Giue us this day our daily bread.
And forgiue us our debts as we forgiue our debters.
And lead us not into temptation, but deliuer us from euill. Amen.
In 1204 AD, King John lost the province of Normandy to the King of France. This began a process where the Norman nobles of England became increasingly estranged from their French cousins. England became the chief concern of the nobility, rather than their estates in France, and consequently the nobility adopted a modified English as their native tongue. About 150 years later, the Black Death (1349-50) killed about one third of the English population. The laboring and merchant classes grew in economic and social importance, and along with them English increased in importance compared to Anglo-Norman.

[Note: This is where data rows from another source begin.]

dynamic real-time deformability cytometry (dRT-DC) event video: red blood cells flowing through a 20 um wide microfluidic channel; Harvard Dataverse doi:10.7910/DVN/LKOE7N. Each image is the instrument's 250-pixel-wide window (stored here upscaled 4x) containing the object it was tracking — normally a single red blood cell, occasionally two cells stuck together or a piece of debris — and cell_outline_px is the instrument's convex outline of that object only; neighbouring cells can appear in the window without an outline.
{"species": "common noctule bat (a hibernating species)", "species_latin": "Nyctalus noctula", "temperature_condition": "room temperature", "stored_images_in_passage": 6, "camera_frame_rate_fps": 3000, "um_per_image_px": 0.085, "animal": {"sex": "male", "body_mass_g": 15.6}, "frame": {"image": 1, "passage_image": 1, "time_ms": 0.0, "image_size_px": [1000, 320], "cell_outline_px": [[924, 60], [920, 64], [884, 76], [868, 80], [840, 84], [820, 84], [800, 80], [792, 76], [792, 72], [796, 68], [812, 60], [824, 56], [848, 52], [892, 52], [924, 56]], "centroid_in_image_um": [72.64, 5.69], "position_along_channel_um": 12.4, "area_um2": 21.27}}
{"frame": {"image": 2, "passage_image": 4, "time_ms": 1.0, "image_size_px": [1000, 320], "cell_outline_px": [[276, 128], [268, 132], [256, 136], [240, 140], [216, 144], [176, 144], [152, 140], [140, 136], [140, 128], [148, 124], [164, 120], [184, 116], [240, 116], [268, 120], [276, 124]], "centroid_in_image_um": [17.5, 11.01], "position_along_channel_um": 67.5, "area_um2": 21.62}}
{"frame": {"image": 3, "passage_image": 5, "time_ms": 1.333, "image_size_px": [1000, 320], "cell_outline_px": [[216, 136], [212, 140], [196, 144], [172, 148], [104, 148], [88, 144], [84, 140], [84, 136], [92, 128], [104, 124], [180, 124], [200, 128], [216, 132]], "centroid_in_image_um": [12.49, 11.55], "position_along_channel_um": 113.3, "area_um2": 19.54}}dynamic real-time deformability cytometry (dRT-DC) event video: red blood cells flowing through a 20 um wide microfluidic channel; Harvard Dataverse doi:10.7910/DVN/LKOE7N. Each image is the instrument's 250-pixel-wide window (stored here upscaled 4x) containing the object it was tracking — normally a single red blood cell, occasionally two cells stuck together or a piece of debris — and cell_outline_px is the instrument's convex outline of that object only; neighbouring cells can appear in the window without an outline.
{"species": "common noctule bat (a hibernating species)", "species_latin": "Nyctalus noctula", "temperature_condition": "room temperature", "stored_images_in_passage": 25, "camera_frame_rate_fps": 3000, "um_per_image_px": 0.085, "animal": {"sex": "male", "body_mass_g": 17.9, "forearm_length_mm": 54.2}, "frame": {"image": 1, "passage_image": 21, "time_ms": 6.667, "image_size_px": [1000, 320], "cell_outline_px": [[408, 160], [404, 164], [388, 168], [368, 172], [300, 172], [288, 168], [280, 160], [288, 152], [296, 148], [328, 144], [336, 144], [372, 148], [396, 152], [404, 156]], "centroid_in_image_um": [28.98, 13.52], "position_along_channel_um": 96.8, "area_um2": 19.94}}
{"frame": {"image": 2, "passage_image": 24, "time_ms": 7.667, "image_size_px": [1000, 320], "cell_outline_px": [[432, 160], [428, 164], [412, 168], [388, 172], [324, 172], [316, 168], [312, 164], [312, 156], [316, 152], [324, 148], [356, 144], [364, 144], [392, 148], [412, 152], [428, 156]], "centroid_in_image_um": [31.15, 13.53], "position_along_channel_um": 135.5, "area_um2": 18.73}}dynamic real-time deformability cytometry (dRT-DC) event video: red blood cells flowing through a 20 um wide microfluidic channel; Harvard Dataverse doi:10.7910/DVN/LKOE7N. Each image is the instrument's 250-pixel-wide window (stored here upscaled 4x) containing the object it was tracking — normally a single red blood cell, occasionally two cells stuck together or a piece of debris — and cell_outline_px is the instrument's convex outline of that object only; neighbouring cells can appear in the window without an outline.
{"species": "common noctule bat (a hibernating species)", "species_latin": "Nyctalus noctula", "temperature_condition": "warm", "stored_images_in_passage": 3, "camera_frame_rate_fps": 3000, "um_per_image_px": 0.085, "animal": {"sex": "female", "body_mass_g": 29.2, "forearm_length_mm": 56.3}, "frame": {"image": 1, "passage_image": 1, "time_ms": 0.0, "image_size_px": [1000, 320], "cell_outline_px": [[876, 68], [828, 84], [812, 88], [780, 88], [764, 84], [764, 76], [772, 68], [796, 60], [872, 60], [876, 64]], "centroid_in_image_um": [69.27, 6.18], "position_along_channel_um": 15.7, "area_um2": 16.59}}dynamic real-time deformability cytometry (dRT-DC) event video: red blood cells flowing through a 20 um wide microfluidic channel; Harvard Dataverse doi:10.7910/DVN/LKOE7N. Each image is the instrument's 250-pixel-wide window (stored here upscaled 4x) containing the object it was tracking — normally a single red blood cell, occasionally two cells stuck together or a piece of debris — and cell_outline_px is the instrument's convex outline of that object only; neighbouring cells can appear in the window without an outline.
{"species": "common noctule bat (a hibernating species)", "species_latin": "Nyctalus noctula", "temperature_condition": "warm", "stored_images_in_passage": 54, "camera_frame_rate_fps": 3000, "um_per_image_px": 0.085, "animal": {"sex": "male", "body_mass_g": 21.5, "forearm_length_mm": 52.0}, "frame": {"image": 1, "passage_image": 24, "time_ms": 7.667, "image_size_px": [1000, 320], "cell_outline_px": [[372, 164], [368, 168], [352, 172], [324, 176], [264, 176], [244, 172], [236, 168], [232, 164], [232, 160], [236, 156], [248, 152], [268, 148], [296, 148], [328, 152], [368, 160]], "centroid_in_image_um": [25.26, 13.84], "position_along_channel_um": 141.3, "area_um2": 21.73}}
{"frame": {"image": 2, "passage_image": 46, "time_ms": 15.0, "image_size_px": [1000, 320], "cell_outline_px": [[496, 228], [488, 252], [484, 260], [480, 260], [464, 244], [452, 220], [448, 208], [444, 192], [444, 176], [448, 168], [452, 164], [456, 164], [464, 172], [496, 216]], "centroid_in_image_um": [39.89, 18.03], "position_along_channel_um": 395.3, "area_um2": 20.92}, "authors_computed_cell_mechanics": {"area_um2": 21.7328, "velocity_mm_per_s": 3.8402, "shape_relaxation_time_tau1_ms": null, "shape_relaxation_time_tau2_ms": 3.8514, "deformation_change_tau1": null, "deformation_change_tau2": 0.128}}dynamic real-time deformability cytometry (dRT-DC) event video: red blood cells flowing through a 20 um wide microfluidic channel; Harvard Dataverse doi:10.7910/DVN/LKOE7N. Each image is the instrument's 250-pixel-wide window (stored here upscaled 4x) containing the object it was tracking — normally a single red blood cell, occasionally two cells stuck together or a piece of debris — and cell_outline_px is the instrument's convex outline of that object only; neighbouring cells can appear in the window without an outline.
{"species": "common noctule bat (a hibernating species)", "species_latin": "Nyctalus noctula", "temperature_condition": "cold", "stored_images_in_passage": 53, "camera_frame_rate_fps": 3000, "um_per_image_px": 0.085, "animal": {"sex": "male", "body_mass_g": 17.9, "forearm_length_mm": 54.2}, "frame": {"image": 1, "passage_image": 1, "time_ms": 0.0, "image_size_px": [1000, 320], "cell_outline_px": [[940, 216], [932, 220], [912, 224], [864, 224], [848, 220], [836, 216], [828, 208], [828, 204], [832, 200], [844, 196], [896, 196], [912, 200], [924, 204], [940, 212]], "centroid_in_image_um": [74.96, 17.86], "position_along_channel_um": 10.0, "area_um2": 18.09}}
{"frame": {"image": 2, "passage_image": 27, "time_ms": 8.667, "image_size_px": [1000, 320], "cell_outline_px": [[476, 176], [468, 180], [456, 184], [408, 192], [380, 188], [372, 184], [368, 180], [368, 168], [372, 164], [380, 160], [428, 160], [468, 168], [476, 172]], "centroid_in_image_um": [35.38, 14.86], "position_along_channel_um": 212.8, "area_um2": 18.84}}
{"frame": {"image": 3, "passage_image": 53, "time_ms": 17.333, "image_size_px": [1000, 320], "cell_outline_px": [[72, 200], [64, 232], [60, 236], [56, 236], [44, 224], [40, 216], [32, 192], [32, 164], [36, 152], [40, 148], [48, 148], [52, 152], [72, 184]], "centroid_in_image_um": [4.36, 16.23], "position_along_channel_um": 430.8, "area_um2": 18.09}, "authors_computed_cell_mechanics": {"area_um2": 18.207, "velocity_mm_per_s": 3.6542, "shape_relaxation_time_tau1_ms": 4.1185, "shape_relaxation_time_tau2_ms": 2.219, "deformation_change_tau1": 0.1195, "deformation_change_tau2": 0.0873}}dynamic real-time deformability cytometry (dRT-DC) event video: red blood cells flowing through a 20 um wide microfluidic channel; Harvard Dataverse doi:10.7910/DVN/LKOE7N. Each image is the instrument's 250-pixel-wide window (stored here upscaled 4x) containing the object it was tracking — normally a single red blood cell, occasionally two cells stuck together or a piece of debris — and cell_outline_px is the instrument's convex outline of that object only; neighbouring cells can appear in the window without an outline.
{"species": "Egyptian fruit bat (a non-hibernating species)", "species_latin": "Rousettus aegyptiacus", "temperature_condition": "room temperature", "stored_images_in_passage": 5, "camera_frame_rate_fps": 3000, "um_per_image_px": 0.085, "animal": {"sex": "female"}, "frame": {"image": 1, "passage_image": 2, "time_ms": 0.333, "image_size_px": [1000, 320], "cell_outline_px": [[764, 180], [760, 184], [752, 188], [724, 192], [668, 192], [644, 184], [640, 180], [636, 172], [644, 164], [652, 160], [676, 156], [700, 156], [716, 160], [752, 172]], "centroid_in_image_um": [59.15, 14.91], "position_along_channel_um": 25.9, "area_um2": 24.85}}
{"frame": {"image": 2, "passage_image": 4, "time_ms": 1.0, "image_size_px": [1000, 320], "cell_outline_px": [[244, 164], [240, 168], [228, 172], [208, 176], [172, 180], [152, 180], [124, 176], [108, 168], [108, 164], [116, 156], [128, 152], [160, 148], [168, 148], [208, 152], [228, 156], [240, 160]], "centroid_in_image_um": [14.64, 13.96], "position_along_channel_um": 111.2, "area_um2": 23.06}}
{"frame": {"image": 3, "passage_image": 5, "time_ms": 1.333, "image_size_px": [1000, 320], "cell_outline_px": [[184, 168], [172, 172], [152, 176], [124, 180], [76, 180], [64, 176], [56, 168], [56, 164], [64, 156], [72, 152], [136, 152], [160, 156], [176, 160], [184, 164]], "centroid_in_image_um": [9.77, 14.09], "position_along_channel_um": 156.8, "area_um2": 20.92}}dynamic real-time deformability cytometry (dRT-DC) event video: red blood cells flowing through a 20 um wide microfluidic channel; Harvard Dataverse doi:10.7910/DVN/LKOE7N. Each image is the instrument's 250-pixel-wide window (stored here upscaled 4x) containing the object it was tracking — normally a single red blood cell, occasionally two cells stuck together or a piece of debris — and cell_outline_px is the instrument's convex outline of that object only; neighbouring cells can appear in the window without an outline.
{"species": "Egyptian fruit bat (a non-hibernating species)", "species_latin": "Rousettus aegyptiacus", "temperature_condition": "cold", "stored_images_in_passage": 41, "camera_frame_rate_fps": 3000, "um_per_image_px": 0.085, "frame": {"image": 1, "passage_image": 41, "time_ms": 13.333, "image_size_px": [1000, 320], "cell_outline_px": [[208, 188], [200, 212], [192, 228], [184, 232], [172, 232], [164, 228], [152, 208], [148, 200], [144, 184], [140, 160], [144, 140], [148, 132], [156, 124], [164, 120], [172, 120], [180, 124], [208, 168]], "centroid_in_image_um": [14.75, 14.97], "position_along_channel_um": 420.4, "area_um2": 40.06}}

This mixture of the two languages came to be known as Middle English. The most famous example of Middle English is Chaucer's Canterbury Tales. Unlike Old English, Middle English can be read, albeit with difficulty, by modern English-speaking people.

By 1362, the linguistic division between the nobility and the commoners was largely over. In that year, the Statute of Pleading was adopted, which made English the language of the courts and it began to be used in Parliament.

The Middle English period came to a close around 1500 AD with the rise of Modern English.